**EXCERPT TO READ**
###

Section 6.1 Initial and Adjusted Exercise Price. Except as otherwise
provided in Section 8 hereof, the initial exercise price of each Warrant shall
be $______ per share of Common Stock. The adjusted exercise price shall be the
price which shall result from time to time from any and all adjustments of the
initial exercise price in accordance with the provisions of Section 8 hereof.
Section 6.2 Exercise Price. The term "Exercise Price" herein shall
mean the initial exercise price or the adjusted exercise price, depending upon
the context.
7. Registration Rights.
Section 7.1 Registration Under the Securities Act of 1933. The
Warrants, the Shares, and any of the other securities issuable upon
exercise of the Warrants have not been registered under the Securities
Act of 1933, as amended (the "Act"). The Warrant Certificates and,
upon exercise, in part or in whole, of the Warrants, certificates
representing the Shares underlying the Warrants, and any of the other
securities issuable upon exercise of the Warrants (collectively, the
"Warrant Securities") shall bear the following legend:
The securities represented by this certificate have not been
registered under the Securities Act of 1933, as amended ("ACT"),
and may not be offered or sold except pursuant to (i) an
effective registration statement under the Act, (ii) to the
extent applicable, Rule 144 under the Act (or any similar rule
under such Act relating to the disposition of securities), or
(iii) an opinion of counsel, if such opinion shall be reasonably
satisfactory to counsel to the issuer, that an exemption from
registration under such Act is available.

###

**DATA LISTING**
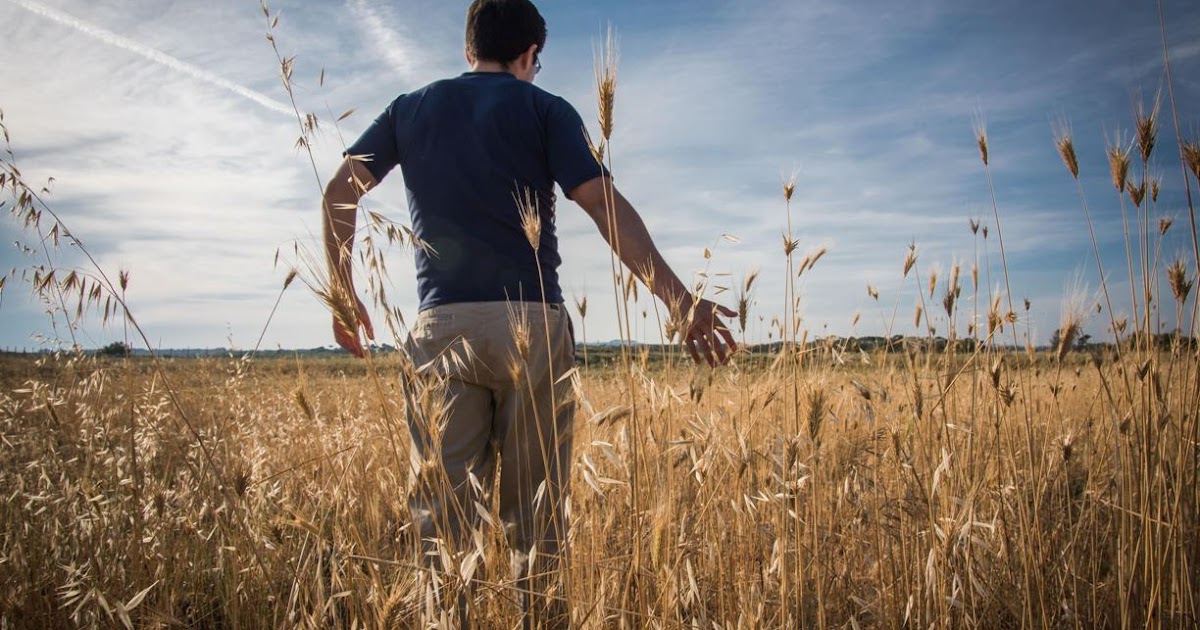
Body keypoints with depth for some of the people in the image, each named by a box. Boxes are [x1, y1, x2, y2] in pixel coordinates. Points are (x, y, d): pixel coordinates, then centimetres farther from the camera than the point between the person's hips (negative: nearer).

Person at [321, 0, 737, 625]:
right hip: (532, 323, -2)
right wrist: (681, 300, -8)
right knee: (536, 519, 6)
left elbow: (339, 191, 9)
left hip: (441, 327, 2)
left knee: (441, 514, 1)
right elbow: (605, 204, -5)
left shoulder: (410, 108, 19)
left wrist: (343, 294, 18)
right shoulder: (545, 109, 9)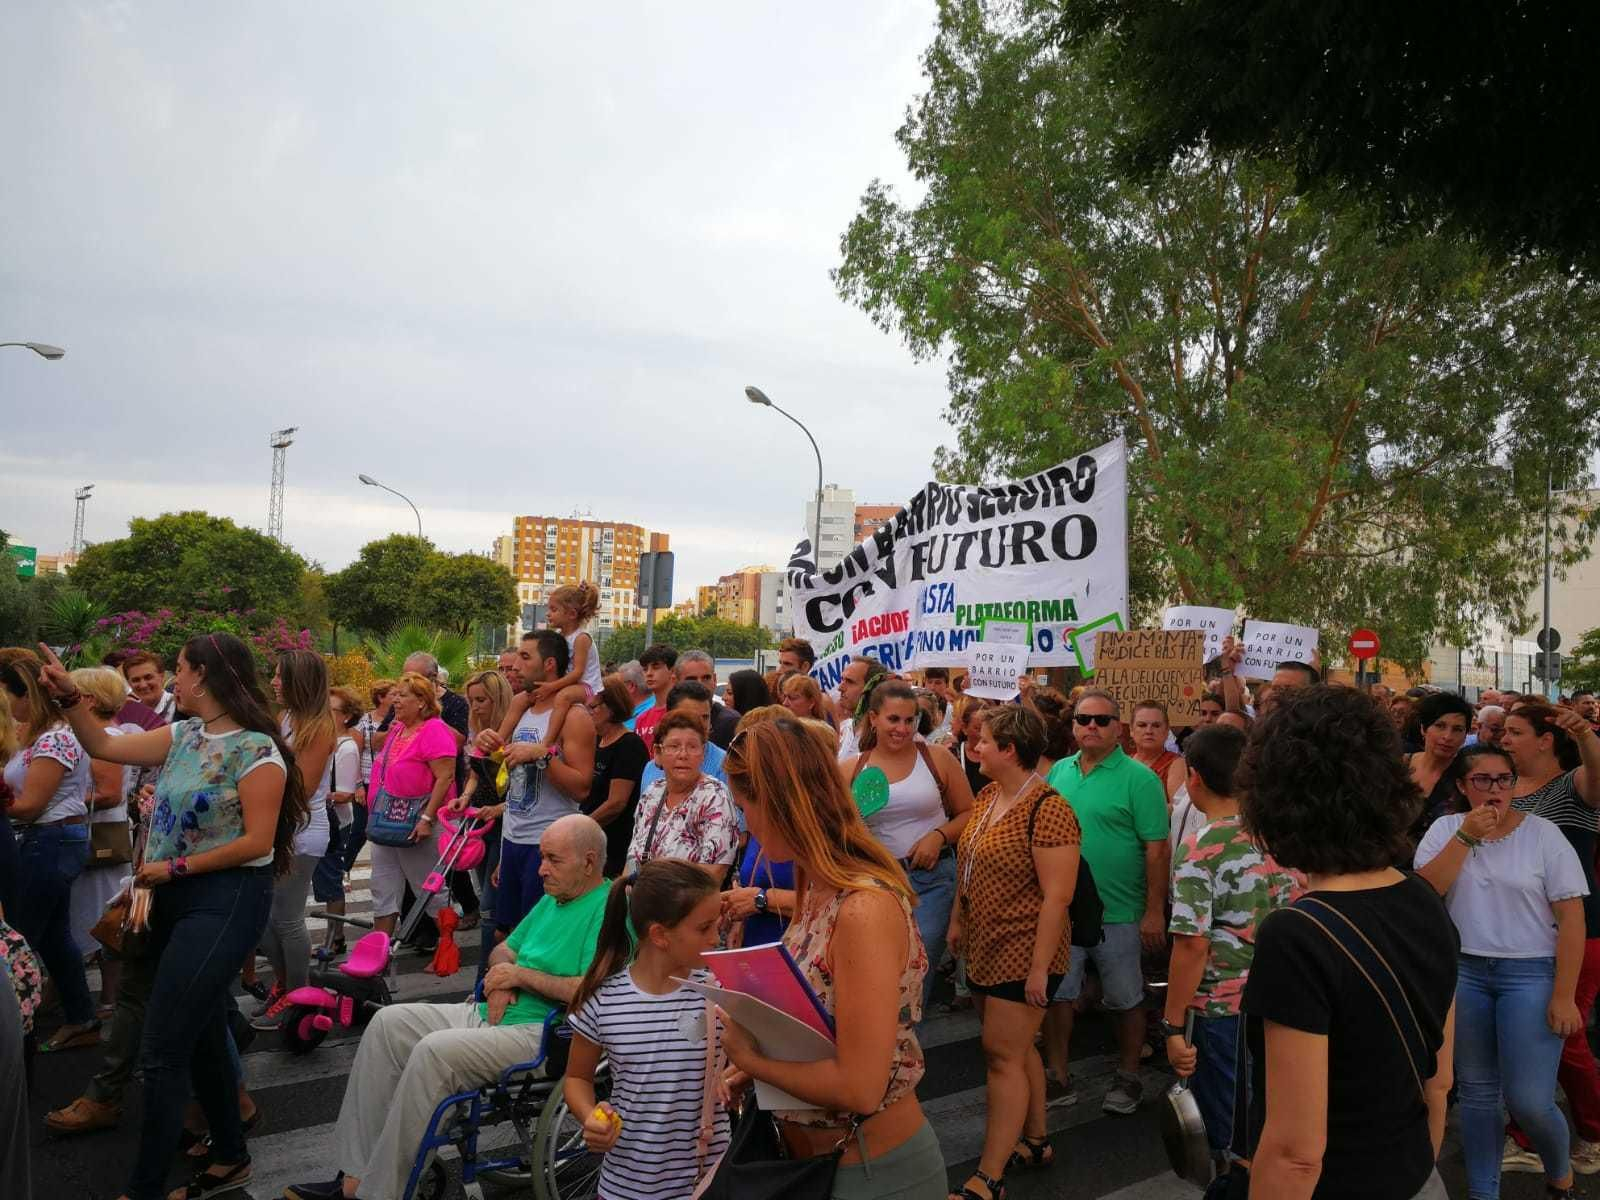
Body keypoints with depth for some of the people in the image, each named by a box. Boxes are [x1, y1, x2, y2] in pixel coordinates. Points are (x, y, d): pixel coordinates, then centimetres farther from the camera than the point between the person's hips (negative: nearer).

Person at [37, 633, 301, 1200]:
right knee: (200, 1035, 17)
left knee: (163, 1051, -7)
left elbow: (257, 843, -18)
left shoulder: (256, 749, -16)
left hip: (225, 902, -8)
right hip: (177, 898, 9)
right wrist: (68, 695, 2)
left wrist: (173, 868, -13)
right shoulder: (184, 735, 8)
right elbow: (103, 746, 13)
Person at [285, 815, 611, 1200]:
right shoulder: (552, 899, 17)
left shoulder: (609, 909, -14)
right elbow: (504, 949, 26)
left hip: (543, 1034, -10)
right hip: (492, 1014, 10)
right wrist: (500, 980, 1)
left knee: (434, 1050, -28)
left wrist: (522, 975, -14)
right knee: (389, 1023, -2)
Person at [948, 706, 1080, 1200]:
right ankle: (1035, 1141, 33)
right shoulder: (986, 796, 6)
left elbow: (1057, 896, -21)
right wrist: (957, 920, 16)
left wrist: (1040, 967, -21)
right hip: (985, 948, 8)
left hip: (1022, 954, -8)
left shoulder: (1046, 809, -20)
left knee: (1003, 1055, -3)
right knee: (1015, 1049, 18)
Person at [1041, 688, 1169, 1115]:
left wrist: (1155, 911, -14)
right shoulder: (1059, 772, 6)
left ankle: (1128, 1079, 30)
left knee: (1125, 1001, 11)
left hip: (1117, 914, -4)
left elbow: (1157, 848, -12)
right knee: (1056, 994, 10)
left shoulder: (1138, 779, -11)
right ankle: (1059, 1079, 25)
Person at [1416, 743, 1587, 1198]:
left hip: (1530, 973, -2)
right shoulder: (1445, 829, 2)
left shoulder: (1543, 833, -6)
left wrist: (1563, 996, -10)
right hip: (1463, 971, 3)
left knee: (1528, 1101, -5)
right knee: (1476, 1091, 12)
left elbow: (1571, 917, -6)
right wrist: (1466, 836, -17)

###

**EXERCISES TO COMPLETE**
[A] According to the warrant agreement excerpt, which section governs adjustments to the initial exercise price?
[B] Pick up the warrant agreement excerpt after its last sentence and carry it on.
The items aren't needed for anything here.

**WRITTEN ANSWERS**
[A] Section 8.

[B]
Section 7.2 Piggyback Registration. If, at anytime commencing after
the date hereof and expiring seven (7) years from the date hereof, the Company
proposes to register any of its securities under the Act (other than in
connection with a merger or pursuant to Form S-8) it will give written notice
by registered mail, at least thirty (30) days prior to the filing of each such
registration statement, to the Representatives and to all other Holder of the
Warrants and/or the Warrant Securities of its intention to do so. If the
Representatives or other Holder of the Warrants and/or Warrant Securities
notify the Company within twenty (20) business days after receipt of any such
notice of its or their desire to include any such securities in such proposed
registration statement, the Company shall afford the Representatives and such
Holder of the Warrants and/or Warrant Securities the Opportunity to have any
such Warrant Securities registered under such registration statement (sometimes
referred to herein as the "Piggyback Registration").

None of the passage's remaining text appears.